_Task objective_
An exact copy of every record is needed, with all pictures omitted.

_Data under study_
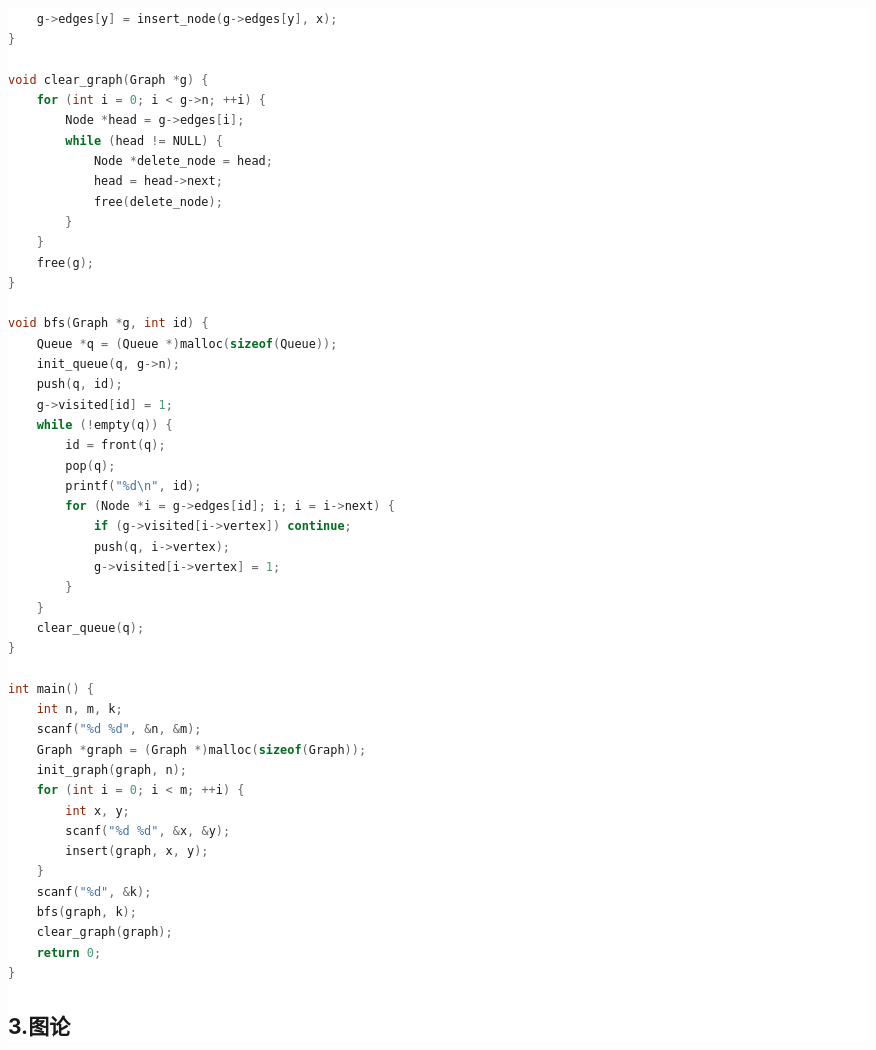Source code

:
 ```c
    g->edges[y] = insert_node(g->edges[y], x);
}

void clear_graph(Graph *g) {
    for (int i = 0; i < g->n; ++i) {
        Node *head = g->edges[i];
        while (head != NULL) {
            Node *delete_node = head;
            head = head->next;
            free(delete_node);
        }
    }
    free(g);
}

void bfs(Graph *g, int id) {
    Queue *q = (Queue *)malloc(sizeof(Queue));
    init_queue(q, g->n);
    push(q, id);
    g->visited[id] = 1;
    while (!empty(q)) {
        id = front(q);
        pop(q);
        printf("%d\n", id);
        for (Node *i = g->edges[id]; i; i = i->next) {
            if (g->visited[i->vertex]) continue;
            push(q, i->vertex);
            g->visited[i->vertex] = 1;
        }
    }
    clear_queue(q);
}

int main() {
    int n, m, k;
    scanf("%d %d", &n, &m);
    Graph *graph = (Graph *)malloc(sizeof(Graph));
    init_graph(graph, n);
    for (int i = 0; i < m; ++i) {
        int x, y;
        scanf("%d %d", &x, &y);
        insert(graph, x, y);
    }
    scanf("%d", &k);
    bfs(graph, k);
    clear_graph(graph);
    return 0;
}
```

## 3.图论
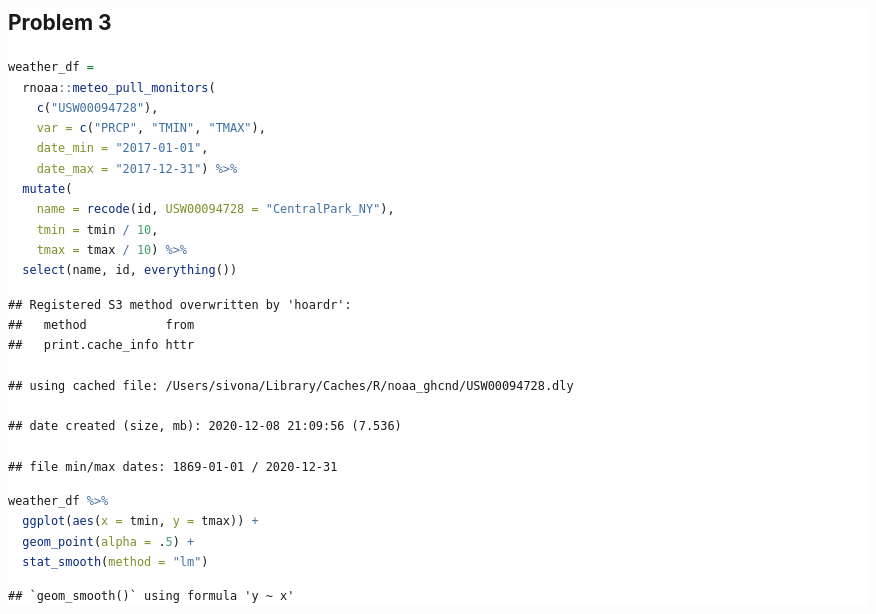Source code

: ## Problem 3

``` r
weather_df = 
  rnoaa::meteo_pull_monitors(
    c("USW00094728"),
    var = c("PRCP", "TMIN", "TMAX"), 
    date_min = "2017-01-01",
    date_max = "2017-12-31") %>%
  mutate(
    name = recode(id, USW00094728 = "CentralPark_NY"),
    tmin = tmin / 10,
    tmax = tmax / 10) %>%
  select(name, id, everything())
```

    ## Registered S3 method overwritten by 'hoardr':
    ##   method           from
    ##   print.cache_info httr

    ## using cached file: /Users/sivona/Library/Caches/R/noaa_ghcnd/USW00094728.dly

    ## date created (size, mb): 2020-12-08 21:09:56 (7.536)

    ## file min/max dates: 1869-01-01 / 2020-12-31

``` r
weather_df %>% 
  ggplot(aes(x = tmin, y = tmax)) + 
  geom_point(alpha = .5) +
  stat_smooth(method = "lm")
```

    ## `geom_smooth()` using formula 'y ~ x'

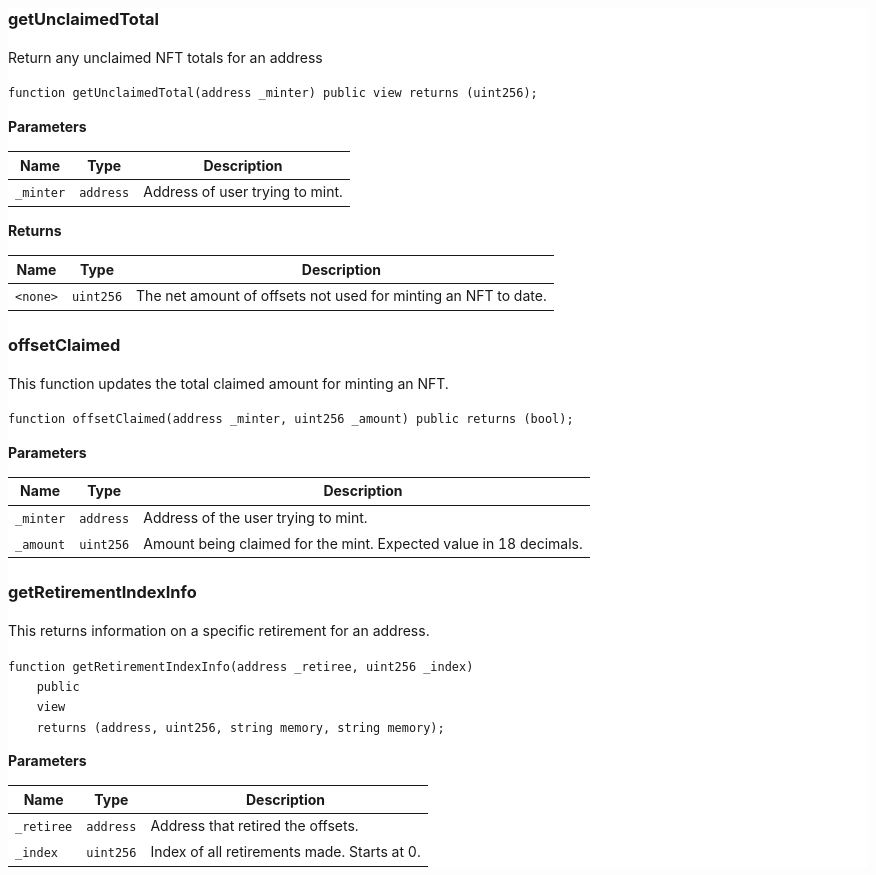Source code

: 
### getUnclaimedTotal

Return any unclaimed NFT totals for an address


```solidity
function getUnclaimedTotal(address _minter) public view returns (uint256);
```
**Parameters**

|Name|Type|Description|
|----|----|-----------|
|`_minter`|`address`|Address of user trying to mint.|

**Returns**

|Name|Type|Description|
|----|----|-----------|
|`<none>`|`uint256`|The net amount of offsets not used for minting an NFT to date.|


### offsetClaimed

This function updates the total claimed amount for minting an NFT.


```solidity
function offsetClaimed(address _minter, uint256 _amount) public returns (bool);
```
**Parameters**

|Name|Type|Description|
|----|----|-----------|
|`_minter`|`address`|Address of the user trying to mint.|
|`_amount`|`uint256`|Amount being claimed for the mint. Expected value in 18 decimals.|


### getRetirementIndexInfo

This returns information on a specific retirement for an address.


```solidity
function getRetirementIndexInfo(address _retiree, uint256 _index)
    public
    view
    returns (address, uint256, string memory, string memory);
```
**Parameters**

|Name|Type|Description|
|----|----|-----------|
|`_retiree`|`address`|Address that retired the offsets.|
|`_index`|`uint256`|Index of all retirements made. Starts at 0.|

_Written answer_
Source code

:
 ```c
    g->edges[y] = insert_node(g->edges[y], x);
}

void clear_graph(Graph *g) {
    for (int i = 0; i < g->n; ++i) {
        Node *head = g->edges[i];
        while (head != NULL) {
            Node *delete_node = head;
            head = head->next;
            free(delete_node);
        }
    }
    free(g);
}

void bfs(Graph *g, int id) {
    Queue *q = (Queue *)malloc(sizeof(Queue));
    init_queue(q, g->n);
    push(q, id);
    g->visited[id] = 1;
    while (!empty(q)) {
        id = front(q);
        pop(q);
        printf("%d\n", id);
        for (Node *i = g->edges[id]; i; i = i->next) {
            if (g->visited[i->vertex]) continue;
            push(q, i->vertex);
            g->visited[i->vertex] = 1;
        }
    }
    clear_queue(q);
}

int main() {
    int n, m, k;
    scanf("%d %d", &n, &m);
    Graph *graph = (Graph *)malloc(sizeof(Graph));
    init_graph(graph, n);
    for (int i = 0; i < m; ++i) {
        int x, y;
        scanf("%d %d", &x, &y);
        insert(graph, x, y);
    }
    scanf("%d", &k);
    bfs(graph, k);
    clear_graph(graph);
    return 0;
}
```

## 3.图论
Source code

: ## Problem 3

``` r
weather_df = 
  rnoaa::meteo_pull_monitors(
    c("USW00094728"),
    var = c("PRCP", "TMIN", "TMAX"), 
    date_min = "2017-01-01",
    date_max = "2017-12-31") %>%
  mutate(
    name = recode(id, USW00094728 = "CentralPark_NY"),
    tmin = tmin / 10,
    tmax = tmax / 10) %>%
  select(name, id, everything())
```

    ## Registered S3 method overwritten by 'hoardr':
    ##   method           from
    ##   print.cache_info httr

    ## using cached file: /Users/sivona/Library/Caches/R/noaa_ghcnd/USW00094728.dly

    ## date created (size, mb): 2020-12-08 21:09:56 (7.536)

    ## file min/max dates: 1869-01-01 / 2020-12-31

``` r
weather_df %>% 
  ggplot(aes(x = tmin, y = tmax)) + 
  geom_point(alpha = .5) +
  stat_smooth(method = "lm")
```

    ## `geom_smooth()` using formula 'y ~ x'

Source code

: 
### getUnclaimedTotal

Return any unclaimed NFT totals for an address


```solidity
function getUnclaimedTotal(address _minter) public view returns (uint256);
```
**Parameters**

|Name|Type|Description|
|----|----|-----------|
|`_minter`|`address`|Address of user trying to mint.|

**Returns**

|Name|Type|Description|
|----|----|-----------|
|`<none>`|`uint256`|The net amount of offsets not used for minting an NFT to date.|


### offsetClaimed

This function updates the total claimed amount for minting an NFT.


```solidity
function offsetClaimed(address _minter, uint256 _amount) public returns (bool);
```
**Parameters**

|Name|Type|Description|
|----|----|-----------|
|`_minter`|`address`|Address of the user trying to mint.|
|`_amount`|`uint256`|Amount being claimed for the mint. Expected value in 18 decimals.|


### getRetirementIndexInfo

This returns information on a specific retirement for an address.


```solidity
function getRetirementIndexInfo(address _retiree, uint256 _index)
    public
    view
    returns (address, uint256, string memory, string memory);
```
**Parameters**

|Name|Type|Description|
|----|----|-----------|
|`_retiree`|`address`|Address that retired the offsets.|
|`_index`|`uint256`|Index of all retirements made. Starts at 0.|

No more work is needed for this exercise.